▶ [THE PROBLEM] The expected output is every line of the data exactly as shown, minus the images.

▶ [SUPPLIED DATA]
***
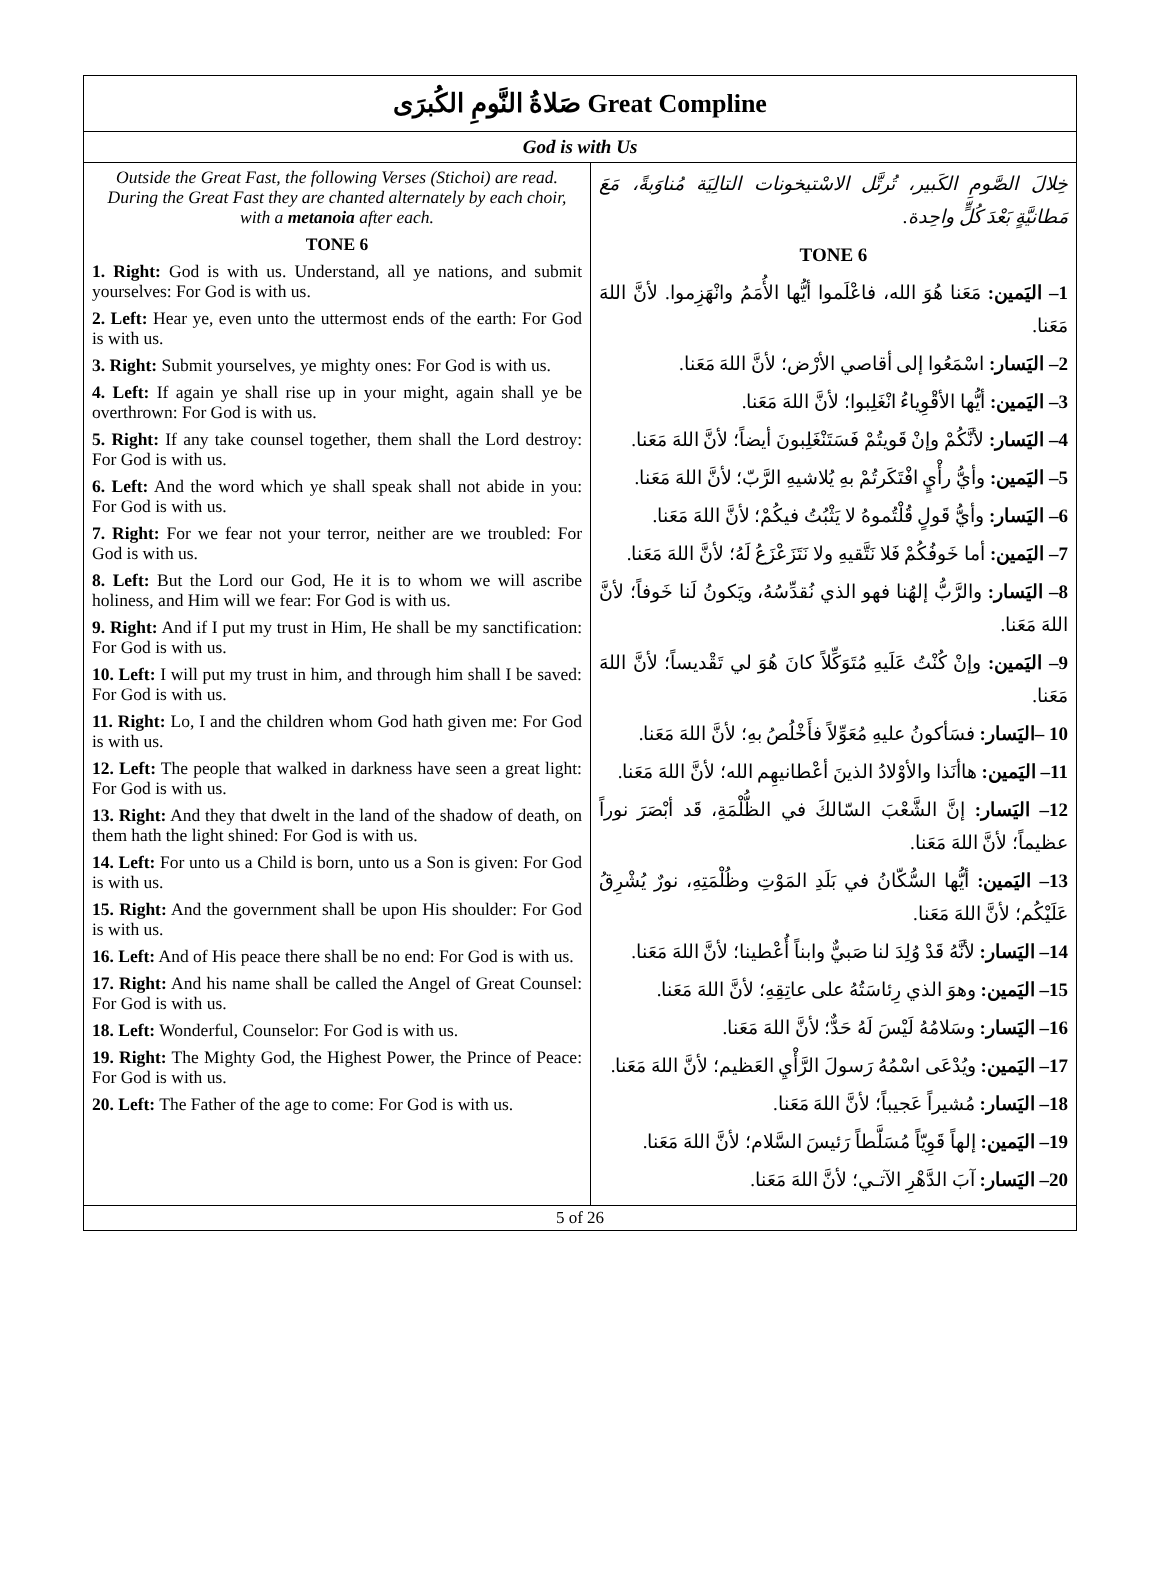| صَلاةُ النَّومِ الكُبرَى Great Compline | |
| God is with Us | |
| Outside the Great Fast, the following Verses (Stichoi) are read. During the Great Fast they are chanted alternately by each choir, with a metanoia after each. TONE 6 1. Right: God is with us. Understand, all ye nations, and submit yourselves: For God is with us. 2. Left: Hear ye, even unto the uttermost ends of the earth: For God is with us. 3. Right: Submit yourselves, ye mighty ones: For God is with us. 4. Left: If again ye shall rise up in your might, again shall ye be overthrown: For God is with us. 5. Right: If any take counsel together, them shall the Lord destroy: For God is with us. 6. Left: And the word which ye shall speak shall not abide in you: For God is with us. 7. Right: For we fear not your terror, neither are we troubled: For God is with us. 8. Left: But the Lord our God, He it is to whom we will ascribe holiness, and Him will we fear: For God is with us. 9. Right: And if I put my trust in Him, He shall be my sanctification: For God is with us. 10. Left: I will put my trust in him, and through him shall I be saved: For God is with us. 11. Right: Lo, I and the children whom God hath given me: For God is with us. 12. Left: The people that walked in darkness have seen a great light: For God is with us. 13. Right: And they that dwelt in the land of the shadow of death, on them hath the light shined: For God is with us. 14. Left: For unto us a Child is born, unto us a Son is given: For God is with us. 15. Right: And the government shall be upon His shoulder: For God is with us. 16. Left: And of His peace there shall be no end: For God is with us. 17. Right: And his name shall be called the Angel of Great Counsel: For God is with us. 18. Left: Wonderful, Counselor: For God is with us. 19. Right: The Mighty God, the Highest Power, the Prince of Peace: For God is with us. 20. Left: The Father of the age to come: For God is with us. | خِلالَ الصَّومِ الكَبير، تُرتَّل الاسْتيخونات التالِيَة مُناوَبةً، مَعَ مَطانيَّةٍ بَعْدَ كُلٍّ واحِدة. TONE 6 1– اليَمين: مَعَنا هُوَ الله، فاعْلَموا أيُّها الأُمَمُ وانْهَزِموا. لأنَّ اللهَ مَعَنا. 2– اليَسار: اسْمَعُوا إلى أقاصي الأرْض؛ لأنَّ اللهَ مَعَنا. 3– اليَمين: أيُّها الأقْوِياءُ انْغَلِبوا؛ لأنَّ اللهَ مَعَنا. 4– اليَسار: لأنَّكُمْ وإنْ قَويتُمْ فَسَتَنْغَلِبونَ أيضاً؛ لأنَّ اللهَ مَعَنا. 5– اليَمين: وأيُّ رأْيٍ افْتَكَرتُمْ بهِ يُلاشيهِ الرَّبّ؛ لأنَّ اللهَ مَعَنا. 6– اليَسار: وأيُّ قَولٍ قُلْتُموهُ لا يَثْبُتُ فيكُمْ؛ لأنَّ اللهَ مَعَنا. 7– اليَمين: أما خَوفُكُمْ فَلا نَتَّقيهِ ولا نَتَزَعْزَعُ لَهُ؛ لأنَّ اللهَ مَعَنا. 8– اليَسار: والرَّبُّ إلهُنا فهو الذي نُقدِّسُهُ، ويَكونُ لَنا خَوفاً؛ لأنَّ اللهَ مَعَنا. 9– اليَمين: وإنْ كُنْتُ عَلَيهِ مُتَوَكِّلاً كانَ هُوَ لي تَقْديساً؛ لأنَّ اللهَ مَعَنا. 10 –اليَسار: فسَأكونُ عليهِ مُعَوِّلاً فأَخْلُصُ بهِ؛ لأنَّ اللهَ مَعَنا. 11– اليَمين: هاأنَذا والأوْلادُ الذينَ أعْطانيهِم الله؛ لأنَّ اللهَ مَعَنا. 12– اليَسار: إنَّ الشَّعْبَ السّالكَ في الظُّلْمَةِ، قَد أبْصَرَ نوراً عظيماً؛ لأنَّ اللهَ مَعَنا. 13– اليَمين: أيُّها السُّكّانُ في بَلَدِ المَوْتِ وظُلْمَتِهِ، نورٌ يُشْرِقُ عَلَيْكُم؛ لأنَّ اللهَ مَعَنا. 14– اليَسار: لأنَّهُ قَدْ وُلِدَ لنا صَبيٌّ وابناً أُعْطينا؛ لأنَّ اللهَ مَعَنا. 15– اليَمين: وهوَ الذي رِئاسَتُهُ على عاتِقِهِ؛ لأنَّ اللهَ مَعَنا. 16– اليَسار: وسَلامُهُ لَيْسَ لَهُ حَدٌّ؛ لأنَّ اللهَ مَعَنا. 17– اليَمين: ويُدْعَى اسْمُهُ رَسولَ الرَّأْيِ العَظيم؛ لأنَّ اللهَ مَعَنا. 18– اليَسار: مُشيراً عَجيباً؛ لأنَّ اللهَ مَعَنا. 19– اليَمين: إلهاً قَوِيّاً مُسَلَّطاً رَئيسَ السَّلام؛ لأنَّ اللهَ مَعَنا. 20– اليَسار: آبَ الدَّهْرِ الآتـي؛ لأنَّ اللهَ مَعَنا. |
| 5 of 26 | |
***
▶ [OUTPUT OF THE EXERCISE]
| صَلاةُ النَّومِ الكُبرَى Great Compline | |
| God is with Us | |
| Outside the Great Fast, the following Verses (Stichoi) are read. During the Great Fast they are chanted alternately by each choir, with a metanoia after each. TONE 6 1. Right: God is with us. Understand, all ye nations, and submit yourselves: For God is with us. 2. Left: Hear ye, even unto the uttermost ends of the earth: For God is with us. 3. Right: Submit yourselves, ye mighty ones: For God is with us. 4. Left: If again ye shall rise up in your might, again shall ye be overthrown: For God is with us. 5. Right: If any take counsel together, them shall the Lord destroy: For God is with us. 6. Left: And the word which ye shall speak shall not abide in you: For God is with us. 7. Right: For we fear not your terror, neither are we troubled: For God is with us. 8. Left: But the Lord our God, He it is to whom we will ascribe holiness, and Him will we fear: For God is with us. 9. Right: And if I put my trust in Him, He shall be my sanctification: For God is with us. 10. Left: I will put my trust in him, and through him shall I be saved: For God is with us. 11. Right: Lo, I and the children whom God hath given me: For God is with us. 12. Left: The people that walked in darkness have seen a great light: For God is with us. 13. Right: And they that dwelt in the land of the shadow of death, on them hath the light shined: For God is with us. 14. Left: For unto us a Child is born, unto us a Son is given: For God is with us. 15. Right: And the government shall be upon His shoulder: For God is with us. 16. Left: And of His peace there shall be no end: For God is with us. 17. Right: And his name shall be called the Angel of Great Counsel: For God is with us. 18. Left: Wonderful, Counselor: For God is with us. 19. Right: The Mighty God, the Highest Power, the Prince of Peace: For God is with us. 20. Left: The Father of the age to come: For God is with us. | خِلالَ الصَّومِ الكَبير، تُرتَّل الاسْتيخونات التالِيَة مُناوَبةً، مَعَ مَطانيَّةٍ بَعْدَ كُلٍّ واحِدة. TONE 6 1– اليَمين: مَعَنا هُوَ الله، فاعْلَموا أيُّها الأُمَمُ وانْهَزِموا. لأنَّ اللهَ مَعَنا. 2– اليَسار: اسْمَعُوا إلى أقاصي الأرْض؛ لأنَّ اللهَ مَعَنا. 3– اليَمين: أيُّها الأقْوِياءُ انْغَلِبوا؛ لأنَّ اللهَ مَعَنا. 4– اليَسار: لأنَّكُمْ وإنْ قَويتُمْ فَسَتَنْغَلِبونَ أيضاً؛ لأنَّ اللهَ مَعَنا. 5– اليَمين: وأيُّ رأْيٍ افْتَكَرتُمْ بهِ يُلاشيهِ الرَّبّ؛ لأنَّ اللهَ مَعَنا. 6– اليَسار: وأيُّ قَولٍ قُلْتُموهُ لا يَثْبُتُ فيكُمْ؛ لأنَّ اللهَ مَعَنا. 7– اليَمين: أما خَوفُكُمْ فَلا نَتَّقيهِ ولا نَتَزَعْزَعُ لَهُ؛ لأنَّ اللهَ مَعَنا. 8– اليَسار: والرَّبُّ إلهُنا فهو الذي نُقدِّسُهُ، ويَكونُ لَنا خَوفاً؛ لأنَّ اللهَ مَعَنا. 9– اليَمين: وإنْ كُنْتُ عَلَيهِ مُتَوَكِّلاً كانَ هُوَ لي تَقْديساً؛ لأنَّ اللهَ مَعَنا. 10 –اليَسار: فسَأكونُ عليهِ مُعَوِّلاً فأَخْلُصُ بهِ؛ لأنَّ اللهَ مَعَنا. 11– اليَمين: هاأنَذا والأوْلادُ الذينَ أعْطانيهِم الله؛ لأنَّ اللهَ مَعَنا. 12– اليَسار: إنَّ الشَّعْبَ السّالكَ في الظُّلْمَةِ، قَد أبْصَرَ نوراً عظيماً؛ لأنَّ اللهَ مَعَنا. 13– اليَمين: أيُّها السُّكّانُ في بَلَدِ المَوْتِ وظُلْمَتِهِ، نورٌ يُشْرِقُ عَلَيْكُم؛ لأنَّ اللهَ مَعَنا. 14– اليَسار: لأنَّهُ قَدْ وُلِدَ لنا صَبيٌّ وابناً أُعْطينا؛ لأنَّ اللهَ مَعَنا. 15– اليَمين: وهوَ الذي رِئاسَتُهُ على عاتِقِهِ؛ لأنَّ اللهَ مَعَنا. 16– اليَسار: وسَلامُهُ لَيْسَ لَهُ حَدٌّ؛ لأنَّ اللهَ مَعَنا. 17– اليَمين: ويُدْعَى اسْمُهُ رَسولَ الرَّأْيِ العَظيم؛ لأنَّ اللهَ مَعَنا. 18– اليَسار: مُشيراً عَجيباً؛ لأنَّ اللهَ مَعَنا. 19– اليَمين: إلهاً قَوِيّاً مُسَلَّطاً رَئيسَ السَّلام؛ لأنَّ اللهَ مَعَنا. 20– اليَسار: آبَ الدَّهْرِ الآتـي؛ لأنَّ اللهَ مَعَنا. |
| 5 of 26 | |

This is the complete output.